= AIM OF THE TASK =
Among the lines of the records, please find those that contain the word "thumb" and copy them.

Source data
•••

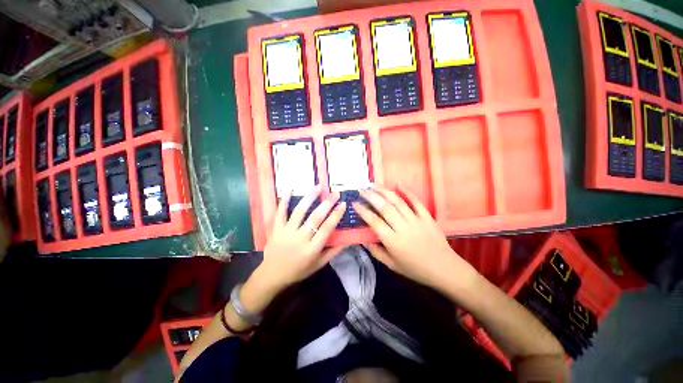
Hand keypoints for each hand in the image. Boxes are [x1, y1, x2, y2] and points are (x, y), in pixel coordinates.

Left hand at [257, 185, 346, 290]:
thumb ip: (333, 252)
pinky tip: (290, 189)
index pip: (327, 229)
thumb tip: (347, 240)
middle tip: (335, 194)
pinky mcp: (276, 229)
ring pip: (299, 212)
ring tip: (318, 187)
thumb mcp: (318, 265)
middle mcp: (300, 239)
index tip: (343, 204)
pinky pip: (280, 212)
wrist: (272, 275)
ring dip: (309, 198)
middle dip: (327, 204)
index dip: (336, 215)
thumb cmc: (298, 270)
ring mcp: (286, 232)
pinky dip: (284, 200)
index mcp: (312, 249)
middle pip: (315, 218)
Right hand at [353, 185, 478, 292]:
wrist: (444, 269)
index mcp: (393, 241)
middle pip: (384, 207)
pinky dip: (407, 191)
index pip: (374, 221)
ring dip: (384, 191)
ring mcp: (416, 220)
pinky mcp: (427, 217)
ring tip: (374, 185)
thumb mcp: (391, 265)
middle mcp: (403, 228)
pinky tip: (398, 182)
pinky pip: (416, 201)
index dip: (363, 211)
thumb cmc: (415, 269)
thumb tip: (363, 239)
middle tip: (362, 190)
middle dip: (371, 196)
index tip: (355, 203)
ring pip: (397, 202)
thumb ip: (376, 251)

•••

= TASK SOLUTION =
thumb ip: (333, 252)
thumb tip: (347, 240)
thumb mcp: (318, 265)
thumb cmc: (298, 270)
thumb mcp: (391, 265)
thumb cmc: (415, 269)
thumb tip: (363, 239)
thumb ip: (376, 251)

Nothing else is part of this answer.